Listed entries START

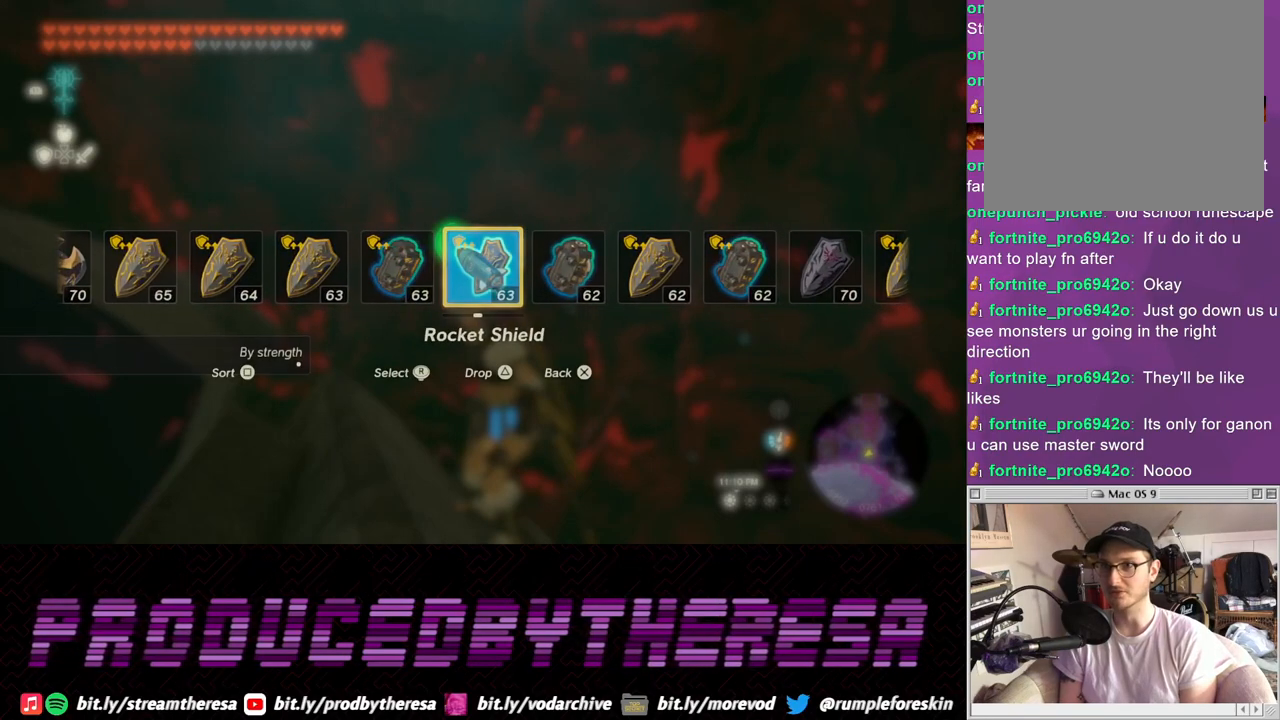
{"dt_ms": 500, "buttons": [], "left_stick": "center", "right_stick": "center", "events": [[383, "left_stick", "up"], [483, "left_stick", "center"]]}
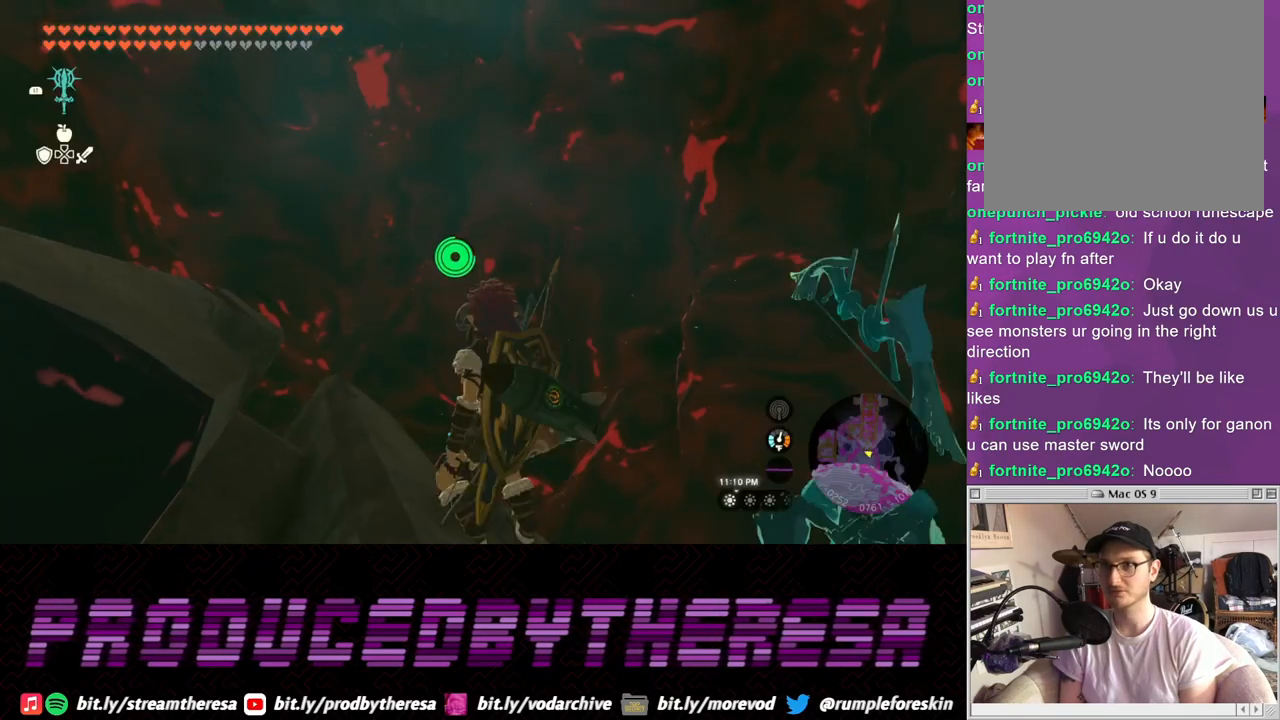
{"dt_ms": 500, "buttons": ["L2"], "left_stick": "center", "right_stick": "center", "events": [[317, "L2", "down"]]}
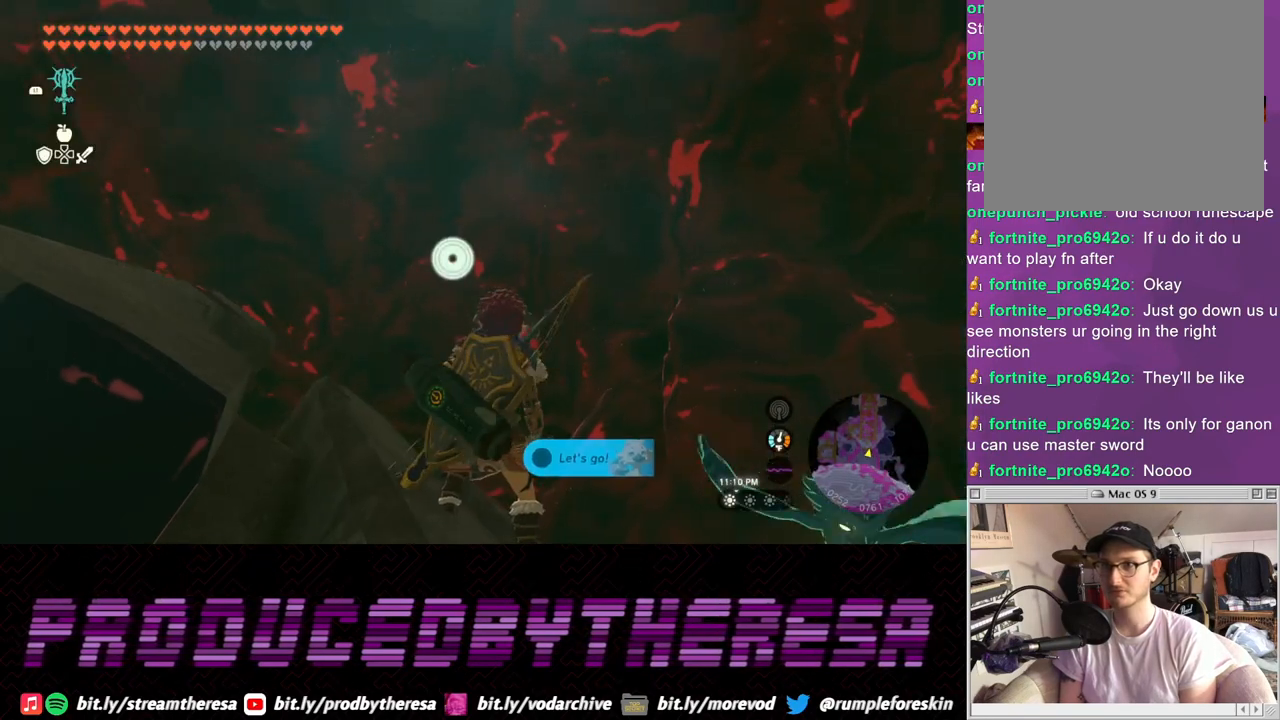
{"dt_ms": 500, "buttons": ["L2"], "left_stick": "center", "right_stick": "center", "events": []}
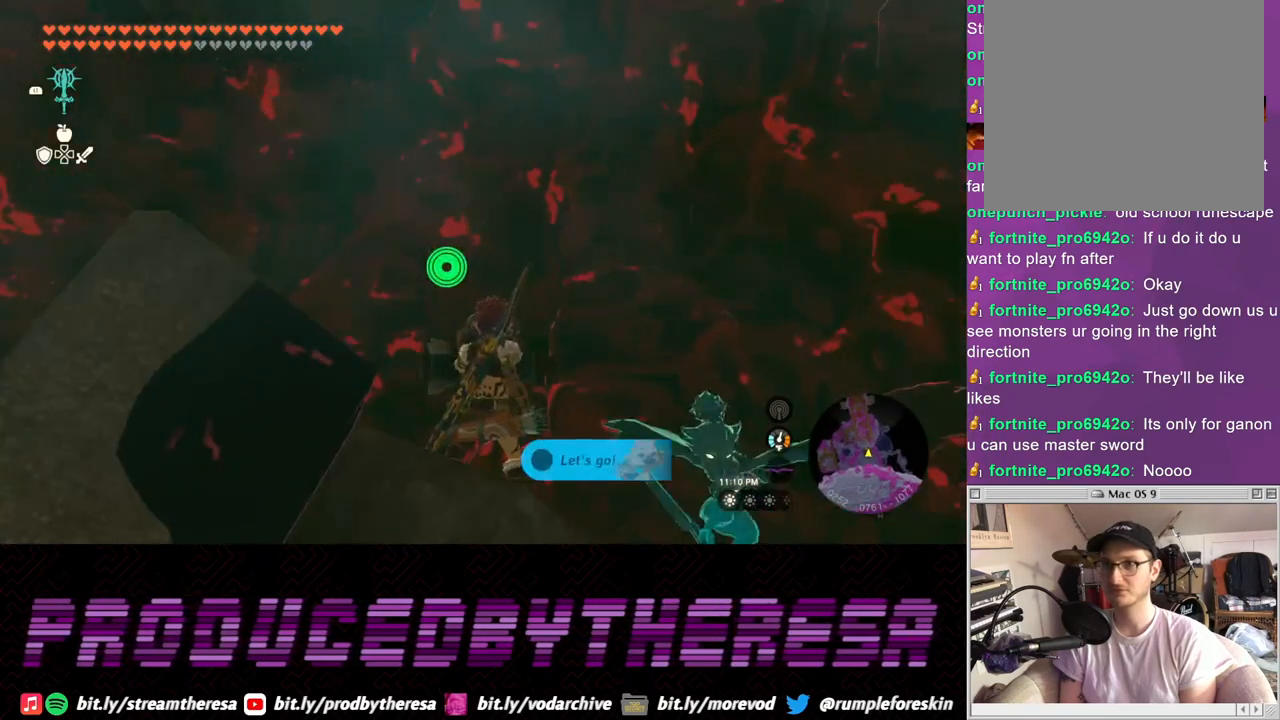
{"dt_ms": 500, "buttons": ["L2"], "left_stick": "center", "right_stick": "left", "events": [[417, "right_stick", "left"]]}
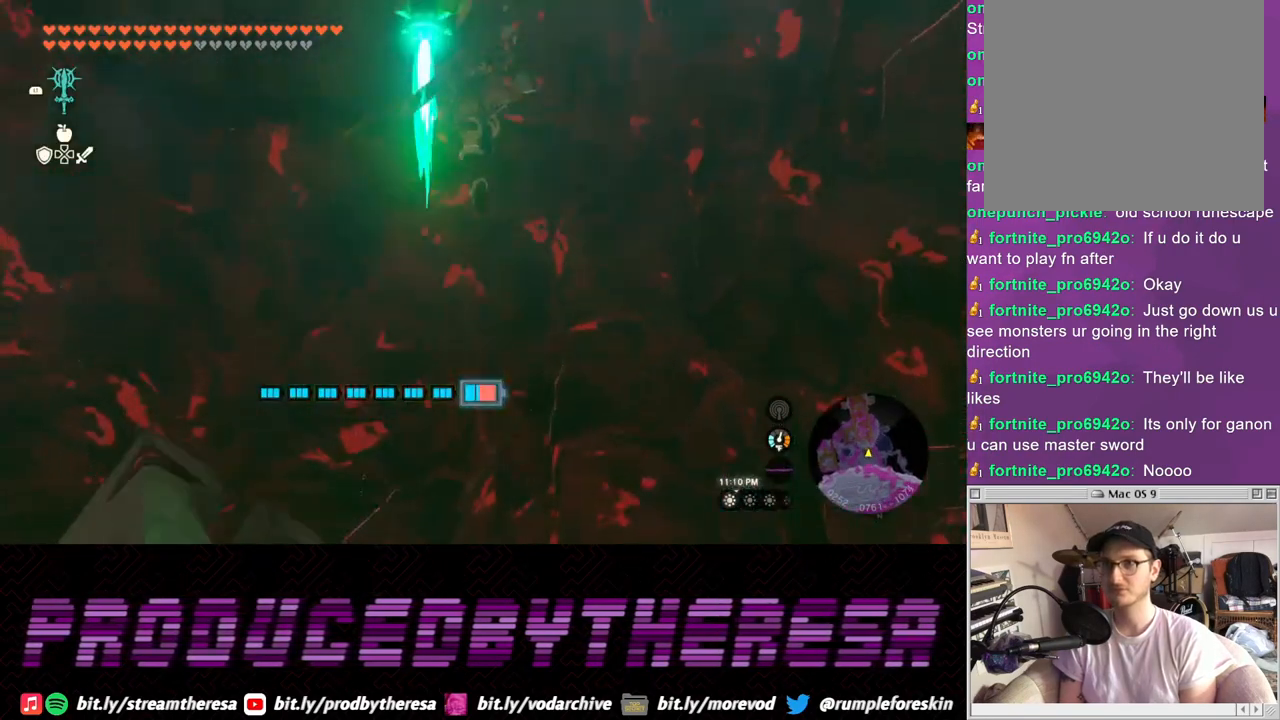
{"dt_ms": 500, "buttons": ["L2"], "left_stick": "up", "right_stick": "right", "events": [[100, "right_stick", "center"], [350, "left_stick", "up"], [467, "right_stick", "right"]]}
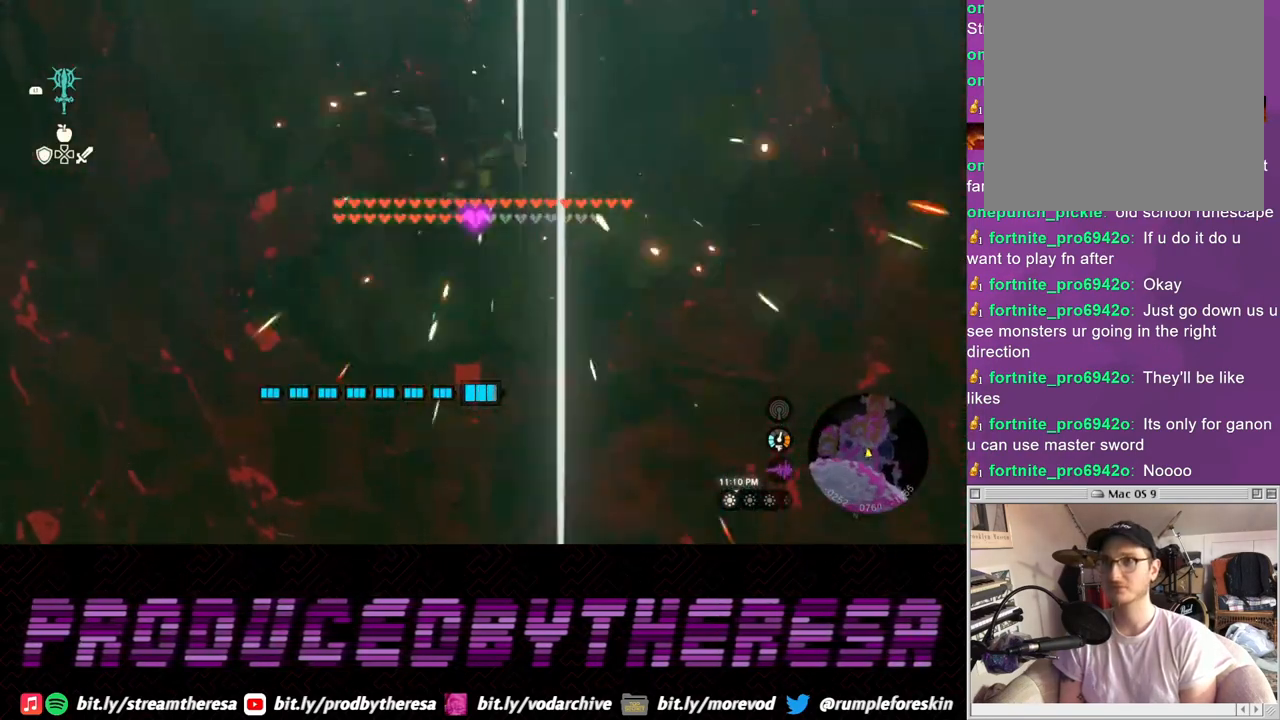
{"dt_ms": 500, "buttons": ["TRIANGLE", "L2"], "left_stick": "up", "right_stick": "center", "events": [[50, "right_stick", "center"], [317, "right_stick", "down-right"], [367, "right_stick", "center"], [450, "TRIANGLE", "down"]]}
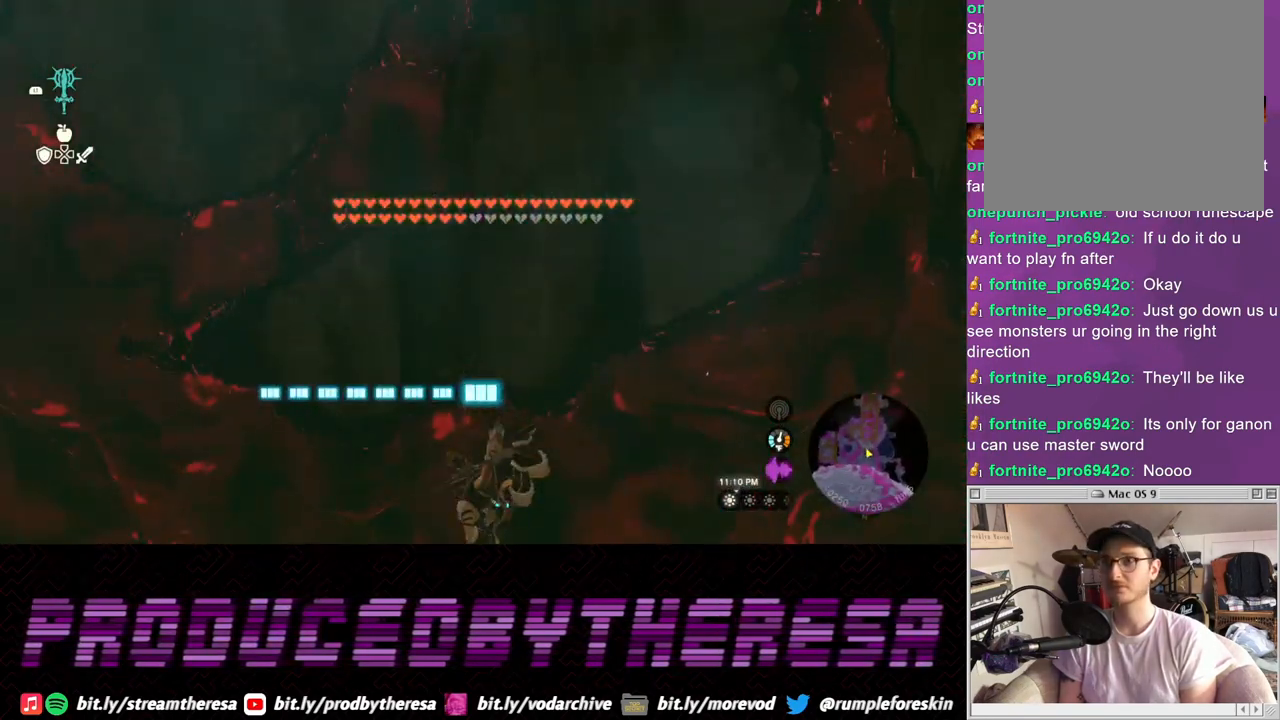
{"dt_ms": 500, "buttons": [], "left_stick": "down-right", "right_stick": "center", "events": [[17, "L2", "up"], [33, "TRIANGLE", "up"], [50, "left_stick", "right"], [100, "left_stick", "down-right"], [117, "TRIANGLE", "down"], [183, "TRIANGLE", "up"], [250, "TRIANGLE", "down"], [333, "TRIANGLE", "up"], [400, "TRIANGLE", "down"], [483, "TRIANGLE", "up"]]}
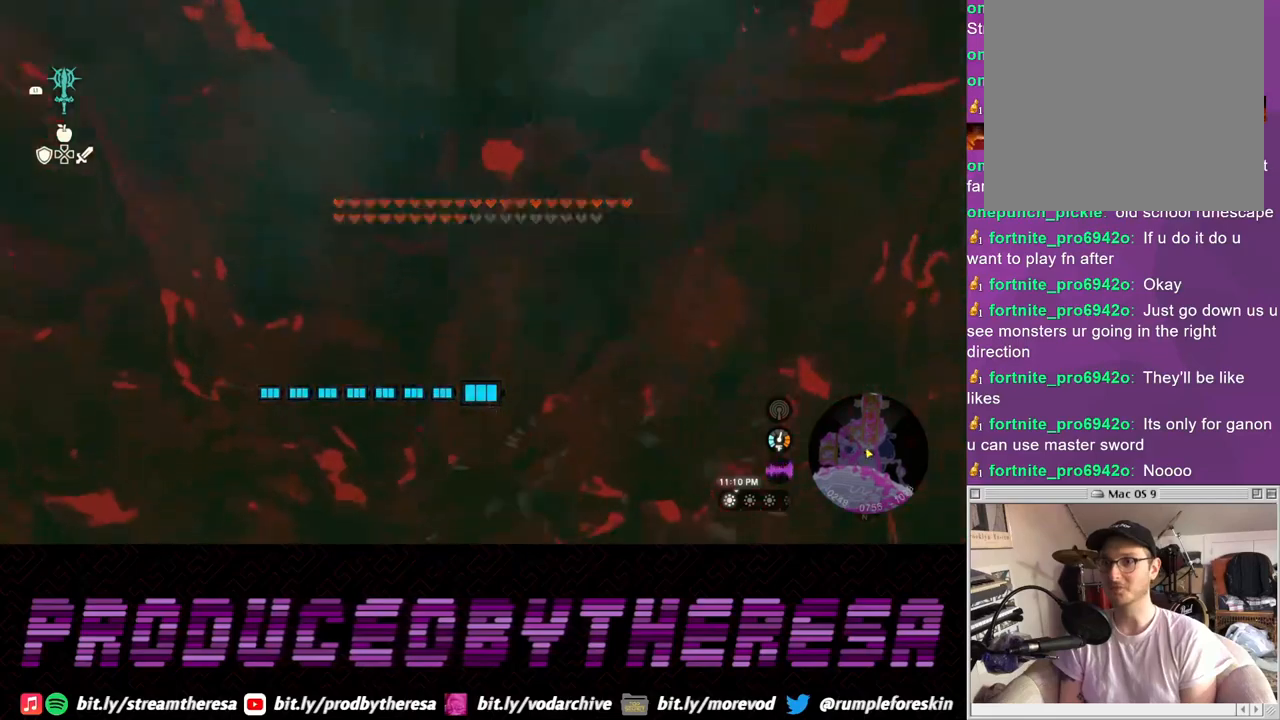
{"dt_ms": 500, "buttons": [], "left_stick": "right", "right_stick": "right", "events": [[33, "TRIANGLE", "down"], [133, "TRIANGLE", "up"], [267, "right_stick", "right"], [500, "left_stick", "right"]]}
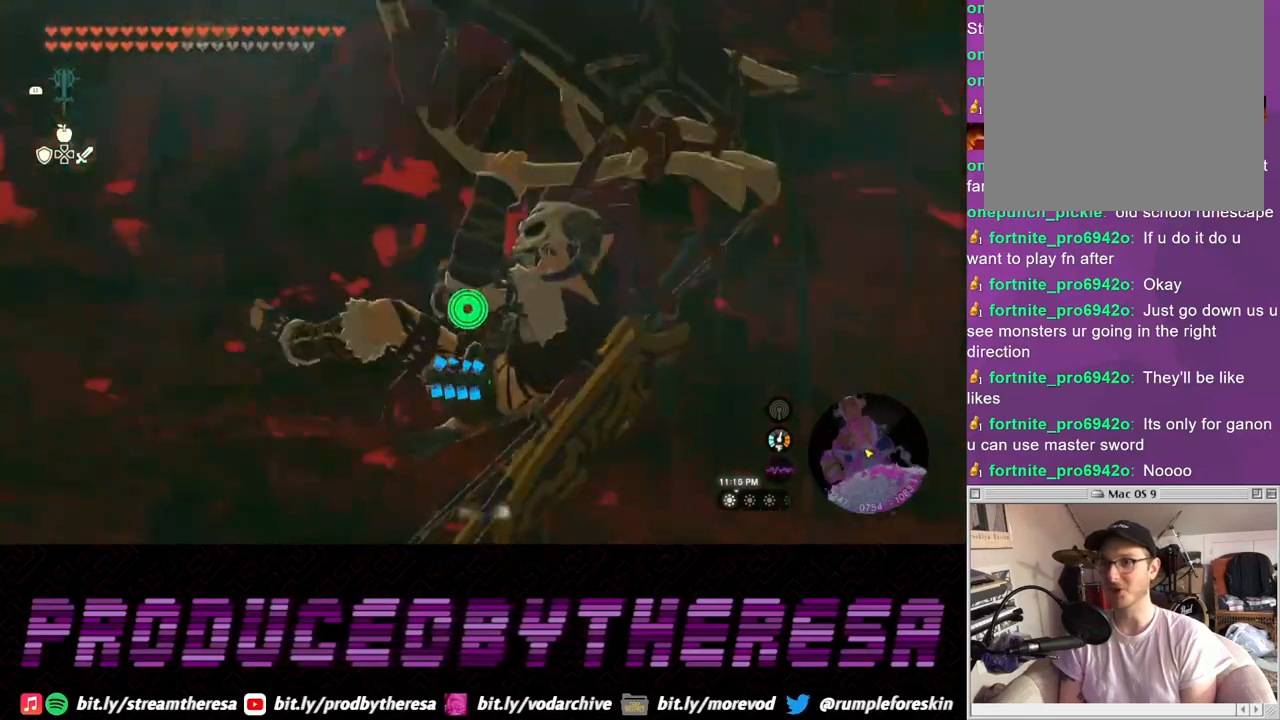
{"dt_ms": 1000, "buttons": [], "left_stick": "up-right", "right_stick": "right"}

Listed entries END

Task brief: Repeat each of the entries above exactly, but do not carry over the pictures.

Answer space:
{"dt_ms": 500, "buttons": [], "left_stick": "center", "right_stick": "center", "events": [[383, "left_stick", "up"], [483, "left_stick", "center"]]}
{"dt_ms": 500, "buttons": ["L2"], "left_stick": "center", "right_stick": "center", "events": [[317, "L2", "down"]]}
{"dt_ms": 500, "buttons": ["L2"], "left_stick": "center", "right_stick": "center", "events": []}
{"dt_ms": 500, "buttons": ["L2"], "left_stick": "center", "right_stick": "left", "events": [[417, "right_stick", "left"]]}
{"dt_ms": 500, "buttons": ["L2"], "left_stick": "up", "right_stick": "right", "events": [[100, "right_stick", "center"], [350, "left_stick", "up"], [467, "right_stick", "right"]]}
{"dt_ms": 500, "buttons": ["TRIANGLE", "L2"], "left_stick": "up", "right_stick": "center", "events": [[50, "right_stick", "center"], [317, "right_stick", "down-right"], [367, "right_stick", "center"], [450, "TRIANGLE", "down"]]}
{"dt_ms": 500, "buttons": [], "left_stick": "down-right", "right_stick": "center", "events": [[17, "L2", "up"], [33, "TRIANGLE", "up"], [50, "left_stick", "right"], [100, "left_stick", "down-right"], [117, "TRIANGLE", "down"], [183, "TRIANGLE", "up"], [250, "TRIANGLE", "down"], [333, "TRIANGLE", "up"], [400, "TRIANGLE", "down"], [483, "TRIANGLE", "up"]]}
{"dt_ms": 500, "buttons": [], "left_stick": "right", "right_stick": "right", "events": [[33, "TRIANGLE", "down"], [133, "TRIANGLE", "up"], [267, "right_stick", "right"], [500, "left_stick", "right"]]}
{"dt_ms": 1000, "buttons": [], "left_stick": "up-right", "right_stick": "right"}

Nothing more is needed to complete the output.